|
Nariaki Nakayama is an elite politician in Japan. He studied law at Tokyo University and served as an official at the Ministry of Finance. In the Koizumi administration, he was Minister of Education, Science and Technology. Yet despite his education and lofty positions, he is infamous for his ridiculous claims. Two years ago when he was Education Minister, he said this:
"In the first place, the term 'comfort women' didn't exist at the time (of World War II). What didn't exist is carried in history textbooks. In other words, what is wrong is in the textbooks. Now I think it proper to see this (description) removed from the textbooks." His statement failed to cause much political shock simply because it was so nonsensical. By his preposterous logic, there were no comfort women simply because the Japanese soldiers called them something else, like barmaids, waitresses or prostitutes. This type of reasoning is the sort that a buffoonish character on a TV sitcom might employ, but the sad fact is this topic is never funny.

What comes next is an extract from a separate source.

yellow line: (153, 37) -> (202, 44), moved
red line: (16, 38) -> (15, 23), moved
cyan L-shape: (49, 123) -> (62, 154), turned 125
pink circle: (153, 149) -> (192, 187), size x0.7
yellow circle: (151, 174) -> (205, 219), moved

Japan's Prime Minister Shinzo Abe has uttered some ridiculous words of his own. He recently took pains to define the type of coercion that the soldiers of the Japanese Imperial Army used to force innocent women into sex slavery. According to Abe, there is coercion in a strict sense, such as when military officers raided civilian homes and abducted women. And there is coercion in a broad sense, such as when businessmen, under the instruction of Japanese troops, forced women to serve as sex slaves. Abe claimed that since there is no evidence to prove the strict sort of coercion, it must follow that Japanese soldiers never coerced women into sex slavery.
Of course, numerous victims have testified that there certainly was coercion in the strict sense. The resolution on Japan's sex slaves recently presented to the U.S. Congress was based on such testimony. But the Japanese prime minister denies the validity of that testimony, saying there is no evidence to back it up. He would like the victims to provide evidence -- evidence, of course, that the perpetrators destroyed. Furthermore, he contends that coercion by businessmen under the direction of the Japanese military isn't really coercion. What sort of logic is this?

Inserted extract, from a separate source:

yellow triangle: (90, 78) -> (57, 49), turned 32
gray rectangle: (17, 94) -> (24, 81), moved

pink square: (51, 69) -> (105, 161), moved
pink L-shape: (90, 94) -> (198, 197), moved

We must ask ourselves why we call for the Japanese to use good sense. After all, we are asking only that Japan never return to the way it was before and during the war, when it was a worse rogue state than North Korea is today. Maybe they cannot understand how Korea feels because they never suffered the same abominable persecution. It may be very unpleasant for them to be compared with North Korea, which they consider a barbarous state.

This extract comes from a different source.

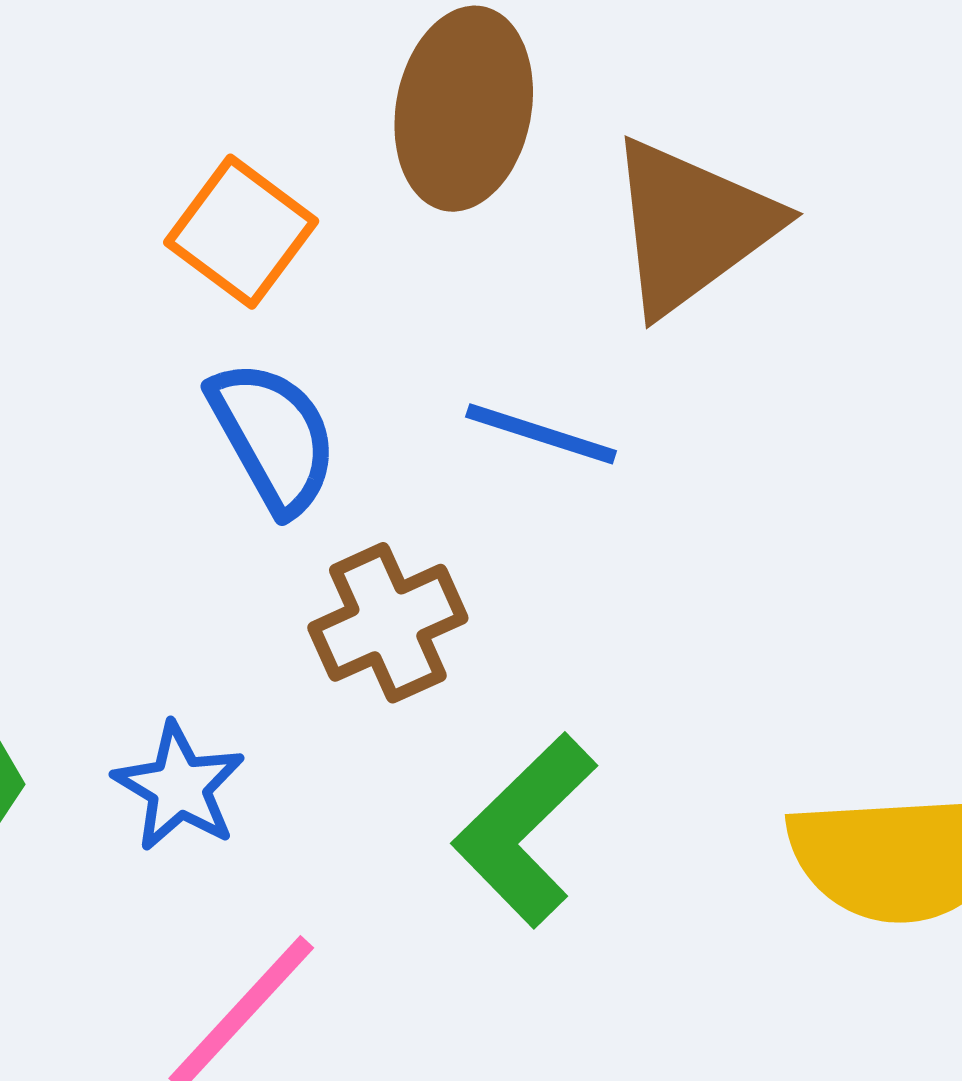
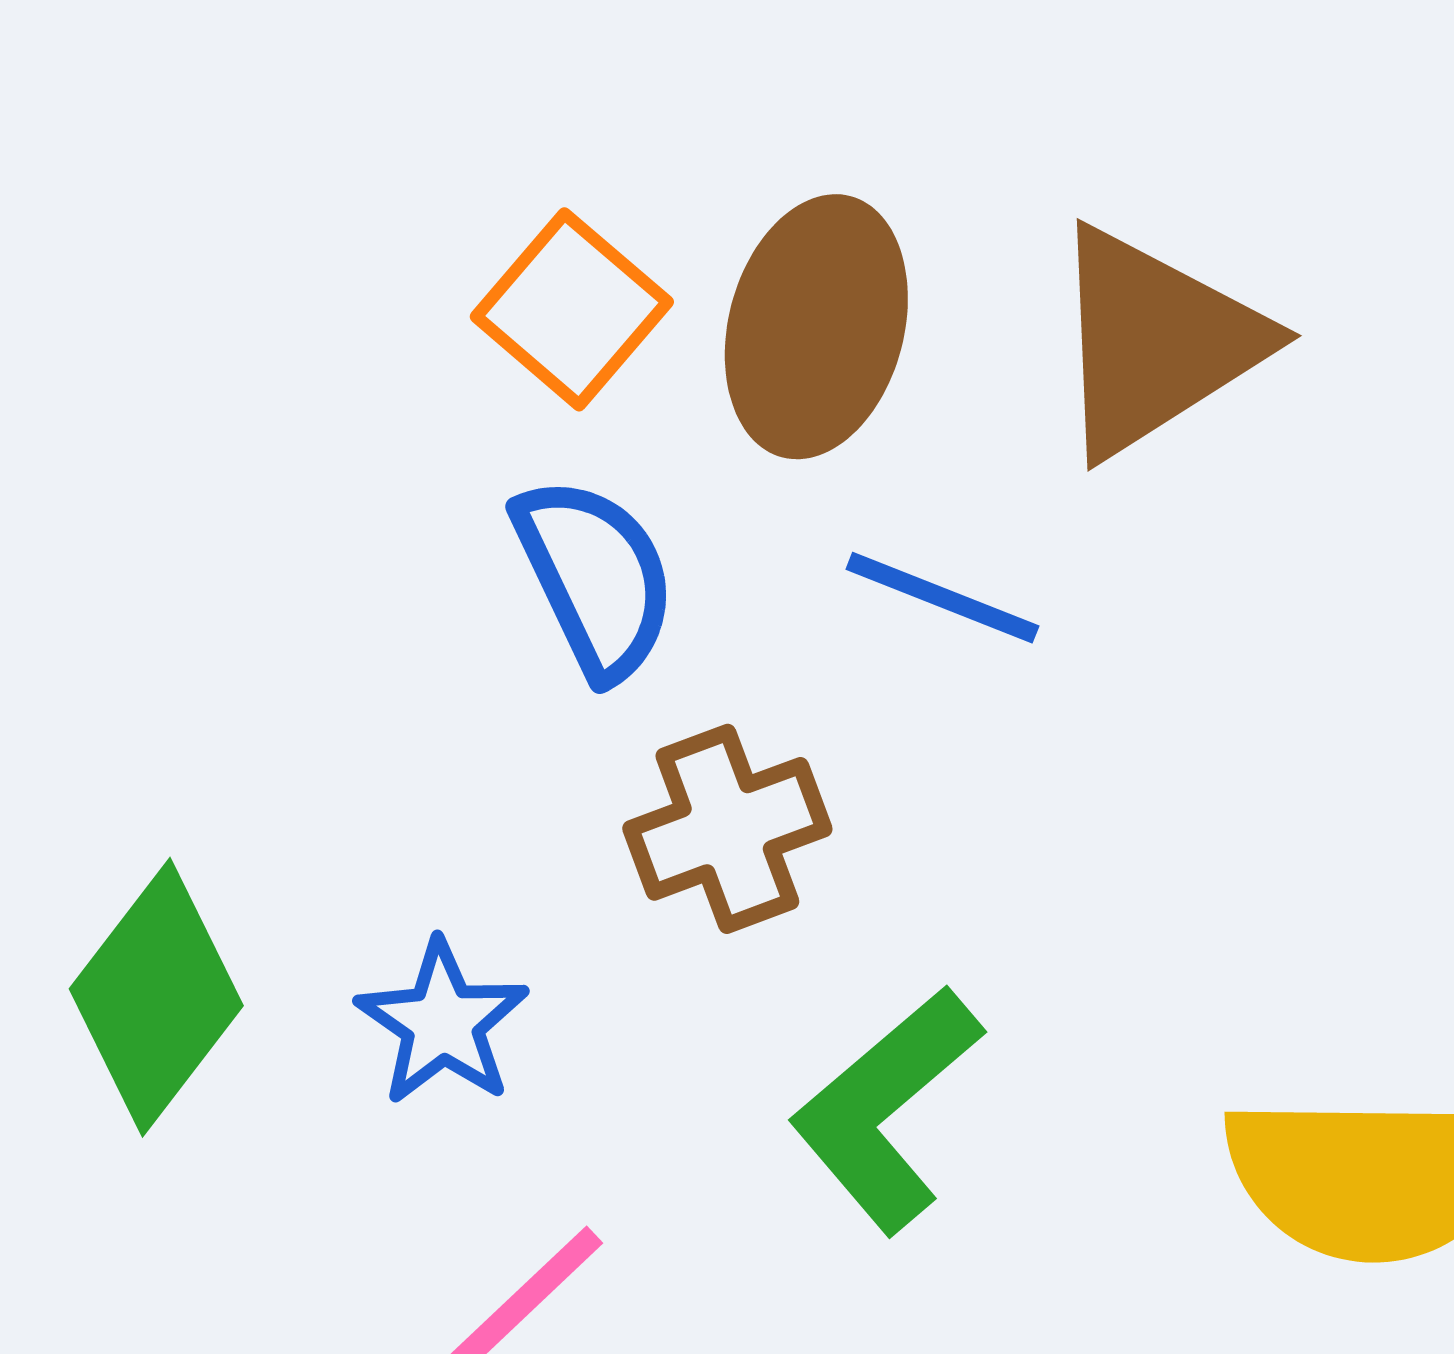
brown ellipse: (464, 109) -> (816, 327), moved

To provoke the Pacific War, Japan killed Zhang Zuolin in a bomb attack and blew up the Liutiaohu Railway. It also destroyed the proof of its war crimes and blamed China for what happened. The Japanese fell for the propaganda and swore vengeance. Considering these moves, it seems only logical that Japan would have destroyed any and all records of comfort women. And now Japan is ramping up the propaganda again, claiming that comfort women never existed because there is no evidence to prove otherwise. We are not enraged, but concerned.
Nakayama is currently chairman of the "Fraternity of Lawmakers Who Are Concerned about the Future of Japan and History Education," a Japanese political organization aimed at making the Kono statement a mere scrap of paper. In 1993, then Chief Cabinet Secretary Yohei Kono, issued an official statement acknowledging that Japanese soldiers abducted women to be sex slaves. Nakayama's wife is an assistant to Prime Minister Abe in charge of the issue of Japanese abductees by North Korea. She is an influential person in the government and enjoys the full trust of Abe.
Mr. Nakayama denies that Japan abducted women into sex slavery, while his wife is bent on publicizing North Korea's abduction of Japanese people. The rest of the world is looking at Japan now and seeing this twisted logic. It seems that only Japan's leaders are unaware of it.
This column was contributed by Son-U Jong, the Chosun Ilbo's correspondent in Tokyo.